YARGITAY KARARI
DAİRE : 10. Hukuk Dairesi
ESAS NO : 2016/6865
KARAR NO : 2018/5430
KARAR TARİHİ : 04.06.2018
Mahkemesi :İş Mahkemesi
Dava, rücuan tazminat istemine ilişkindir.
Mahkeme, ilâmında belirtildiği şekilde davanın yetki yönünden reddine karar vermiştir.
Hükmün, davacı Kurum avukatı tarafından temyiz edilmesi üzerine, temyiz isteğinin süresinde olduğu anlaşıldıktan ve Tetkik Hâkimi … tarafından düzenlenen raporla dosyadaki kağıtlar okunduktan sonra işin gereği düşünüldü ve aşağıdaki karar tespit edildi.

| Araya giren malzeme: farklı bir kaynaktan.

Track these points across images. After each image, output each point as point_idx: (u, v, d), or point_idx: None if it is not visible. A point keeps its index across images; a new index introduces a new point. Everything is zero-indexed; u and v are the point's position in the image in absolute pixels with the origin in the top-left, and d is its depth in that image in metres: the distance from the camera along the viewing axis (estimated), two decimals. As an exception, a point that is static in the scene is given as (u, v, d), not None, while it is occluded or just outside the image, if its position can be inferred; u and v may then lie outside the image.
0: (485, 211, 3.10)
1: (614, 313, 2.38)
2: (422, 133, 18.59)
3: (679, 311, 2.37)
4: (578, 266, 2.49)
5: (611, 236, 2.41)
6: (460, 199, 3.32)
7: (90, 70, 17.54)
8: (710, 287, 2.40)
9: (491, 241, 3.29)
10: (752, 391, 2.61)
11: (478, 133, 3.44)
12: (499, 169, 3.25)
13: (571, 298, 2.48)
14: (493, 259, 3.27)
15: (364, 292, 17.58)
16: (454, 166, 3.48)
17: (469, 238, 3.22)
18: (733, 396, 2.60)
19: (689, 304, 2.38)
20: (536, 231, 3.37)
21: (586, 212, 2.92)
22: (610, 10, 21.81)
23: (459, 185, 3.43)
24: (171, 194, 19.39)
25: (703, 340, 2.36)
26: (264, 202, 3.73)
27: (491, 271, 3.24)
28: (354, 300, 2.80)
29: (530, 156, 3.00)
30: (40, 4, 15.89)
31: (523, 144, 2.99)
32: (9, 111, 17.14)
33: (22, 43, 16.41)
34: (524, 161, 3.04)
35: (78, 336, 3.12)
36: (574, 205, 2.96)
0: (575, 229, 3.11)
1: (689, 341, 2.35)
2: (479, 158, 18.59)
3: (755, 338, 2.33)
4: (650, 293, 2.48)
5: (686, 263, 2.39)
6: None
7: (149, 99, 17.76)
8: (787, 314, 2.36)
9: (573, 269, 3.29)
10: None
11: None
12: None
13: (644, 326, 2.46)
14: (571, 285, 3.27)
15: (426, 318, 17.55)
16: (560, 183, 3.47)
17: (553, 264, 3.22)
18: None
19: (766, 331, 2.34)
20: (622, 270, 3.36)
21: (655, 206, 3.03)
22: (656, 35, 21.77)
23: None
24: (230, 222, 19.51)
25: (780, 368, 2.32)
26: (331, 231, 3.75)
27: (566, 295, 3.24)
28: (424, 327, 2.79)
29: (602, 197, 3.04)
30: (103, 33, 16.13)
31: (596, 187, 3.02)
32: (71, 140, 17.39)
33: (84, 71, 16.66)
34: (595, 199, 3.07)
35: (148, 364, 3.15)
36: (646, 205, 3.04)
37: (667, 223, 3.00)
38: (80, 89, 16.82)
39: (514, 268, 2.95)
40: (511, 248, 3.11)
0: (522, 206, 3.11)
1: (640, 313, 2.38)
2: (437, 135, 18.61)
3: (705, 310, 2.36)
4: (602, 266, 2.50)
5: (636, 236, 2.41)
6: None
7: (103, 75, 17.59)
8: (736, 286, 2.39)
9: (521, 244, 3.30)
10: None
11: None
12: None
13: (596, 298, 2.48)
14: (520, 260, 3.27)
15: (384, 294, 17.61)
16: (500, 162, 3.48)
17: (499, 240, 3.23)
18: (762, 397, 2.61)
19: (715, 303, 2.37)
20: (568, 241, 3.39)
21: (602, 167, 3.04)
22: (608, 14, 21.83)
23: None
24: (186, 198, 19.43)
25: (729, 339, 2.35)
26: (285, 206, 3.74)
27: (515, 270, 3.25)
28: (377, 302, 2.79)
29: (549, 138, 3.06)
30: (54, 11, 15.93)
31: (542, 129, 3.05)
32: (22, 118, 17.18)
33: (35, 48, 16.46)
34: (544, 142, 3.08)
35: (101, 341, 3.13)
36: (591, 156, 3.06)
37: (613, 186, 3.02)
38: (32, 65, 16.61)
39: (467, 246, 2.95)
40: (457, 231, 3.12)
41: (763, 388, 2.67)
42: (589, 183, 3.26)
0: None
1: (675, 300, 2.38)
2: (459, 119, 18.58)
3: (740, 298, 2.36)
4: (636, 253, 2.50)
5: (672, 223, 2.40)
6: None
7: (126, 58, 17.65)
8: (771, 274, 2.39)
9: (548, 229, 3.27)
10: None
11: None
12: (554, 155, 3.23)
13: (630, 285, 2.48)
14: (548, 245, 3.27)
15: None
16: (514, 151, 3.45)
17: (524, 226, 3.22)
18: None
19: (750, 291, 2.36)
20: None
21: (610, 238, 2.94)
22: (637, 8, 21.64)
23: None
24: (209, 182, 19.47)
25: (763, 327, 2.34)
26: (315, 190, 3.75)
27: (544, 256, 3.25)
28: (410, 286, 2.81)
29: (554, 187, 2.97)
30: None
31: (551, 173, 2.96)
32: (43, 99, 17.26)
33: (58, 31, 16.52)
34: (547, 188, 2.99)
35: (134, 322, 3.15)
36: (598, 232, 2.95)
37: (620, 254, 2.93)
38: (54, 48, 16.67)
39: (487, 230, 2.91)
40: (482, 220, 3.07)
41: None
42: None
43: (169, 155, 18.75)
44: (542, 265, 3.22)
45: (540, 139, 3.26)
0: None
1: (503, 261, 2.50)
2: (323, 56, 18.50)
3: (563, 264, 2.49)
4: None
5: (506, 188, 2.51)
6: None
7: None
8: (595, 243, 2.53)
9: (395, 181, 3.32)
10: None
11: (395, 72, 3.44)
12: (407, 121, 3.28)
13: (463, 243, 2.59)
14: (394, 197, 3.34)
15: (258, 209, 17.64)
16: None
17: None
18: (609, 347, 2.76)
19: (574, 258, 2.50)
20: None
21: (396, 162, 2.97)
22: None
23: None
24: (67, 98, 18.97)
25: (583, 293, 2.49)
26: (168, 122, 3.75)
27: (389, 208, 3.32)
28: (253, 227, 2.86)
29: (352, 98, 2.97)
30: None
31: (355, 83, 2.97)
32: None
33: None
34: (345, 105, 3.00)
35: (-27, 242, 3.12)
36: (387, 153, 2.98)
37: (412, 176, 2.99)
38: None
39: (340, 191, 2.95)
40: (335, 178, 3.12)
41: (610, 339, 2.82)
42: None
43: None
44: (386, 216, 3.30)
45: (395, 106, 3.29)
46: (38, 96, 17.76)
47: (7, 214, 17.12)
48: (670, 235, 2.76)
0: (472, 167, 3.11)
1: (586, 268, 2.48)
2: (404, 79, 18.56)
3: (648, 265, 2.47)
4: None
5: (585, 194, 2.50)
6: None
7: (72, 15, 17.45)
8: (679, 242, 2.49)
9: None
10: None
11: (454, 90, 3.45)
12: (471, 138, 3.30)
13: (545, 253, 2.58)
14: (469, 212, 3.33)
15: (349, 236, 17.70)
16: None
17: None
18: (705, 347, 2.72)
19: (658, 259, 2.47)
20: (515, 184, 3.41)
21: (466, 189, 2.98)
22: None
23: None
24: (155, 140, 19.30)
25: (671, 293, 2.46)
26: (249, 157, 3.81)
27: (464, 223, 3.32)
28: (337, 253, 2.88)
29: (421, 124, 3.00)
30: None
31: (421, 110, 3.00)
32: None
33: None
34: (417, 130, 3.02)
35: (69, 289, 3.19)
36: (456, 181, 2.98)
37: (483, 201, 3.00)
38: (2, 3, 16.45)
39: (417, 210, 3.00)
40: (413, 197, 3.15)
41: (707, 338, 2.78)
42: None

Dava, 24.09.2013 tarihinde meydana gelen iş kazası sonucu, sürekli iş görmezlik durumuna giren sigortalıya, bağlanan peşin sermaye değerli gelir, ödenen geçici iş görmezlik ödeneği ve yapılan hastane masrafı nedeniyle uğranılan kurum zararının, %30’una tekabül eden tutarın, davalılardan müştereken ve müteselsilen, rücuen tahsili istemine ilişkin olup, davanın yasal dayanağı olay tarihinde yürürlükte bulunan ve 01.10.2008 tarihinde yürürlüğe giren 5510 sayılı Sosyal Sigortalar ve Genel Sağlık Sigortası Kanunu’dur.
5510 sayılı Kanunların uygulanmasından doğan uyuşmazlıklarda; anılan kanunda genel bir hüküm bulunmaması nedeniyle yetkili mahkeme, genel hükümlerine göre belirlenmelidir. Nitekim 5521 sayılı İş Mahkemeleri Kanununun 15’nci maddesinde de “bu kanunda sarahat bulunmayan hallerde Hukuk Usulü Muhakemeleri Kanunu hükümlerinin uygulanacağı” hükmü öngörülmüştür.
Bu çerçevede; 6100 sayılı Hukuk Muhakemesi Kanunu’nun 6. maddesi (mülga 1086 sayılı Hukuk Usulü Muhakemeleri Kanununun 9’uncu maddesi) uyarınca ilke olarak bir dava, davalının ikametgâhı mahkemesinde açılabileceği gibi, 6100 sayılı Hukuk Muhakemesi Kanunu’nun 16. maddesi(mülga 1086 sayılı Hukuk Usulü Muhakemeleri Kanununun 21’inci maddesi) uyarınca davacıya tanınan seçimlik hak kapsamında haksız fiilin vuku bulduğu yer mahkemesinde de açılabilir.
Yukarıdaki açıklamalar çerçevesinde, kamu düzenine ilişkin kesin yetkinin söz konusu olmadığı eldeki davada, davalılardan … Enerji Teknolojileri Sanayi Tic. Ltd. Şti. Vekili tarafından süresinde verilen cevap dilekçesinde, davalı şirketin merkezinin … …da bulunduğunu beyanla, … … Mahkemelerinin yetkili olduğundan bahisle yetki itirazında bulunulmuş ise de Mahkemece, davalı şirketlerin adreslerinin … ve … olmasından dolayı, … İş Mahkemesi veya … İş Mahkemesinin yetkili olduğu belirterek, davanın yetki yönünden reddine, dava dosyasının yetkili … İş Mahkemesi veya … İş Mahkemesine gönderilmesine karar verilmiş olması, hatalıdır.
6100 sayılı HMK’nın 19/2. maddesine göre davalı tarafından yetki itirazında bulunulurken yetkili mahkemenin … … mahkemeleri olduğu belirtilmekle, mahkemece yetkisizlik kararı verildiğinde, yetkili mahkemenin davalının tercih ettiği … … mahkemeleri olarak tespiti gerekmekte olup, … İş Mahkemesi veya … İş Mahkemesinin yetkili olduğuna dair karar verilmesi usul ve yasaya aykırı olup bozma nedenidir.
Mahkemece, açıklanan maddi ve hukuki ilkeler gözetilmeksizin eksik araştırma ve yanılgılı değerlendirme ile yazılı şekilde yetkisizlik kararı verilmiş olması, usul ve yasaya aykırı olup, bozma nedenidir.
O hâlde, davacı Kurum vekilinin bu yönleri amaçlayan temyiz itirazları kabul edilmeli ve karar bozulmalıdır.
SONUÇ : Temyiz edilen hükmün yukarıda açıklanan nedenlerle BOZULMASINA, 04.06.2018 gününde oybirliğiyle karar verildi.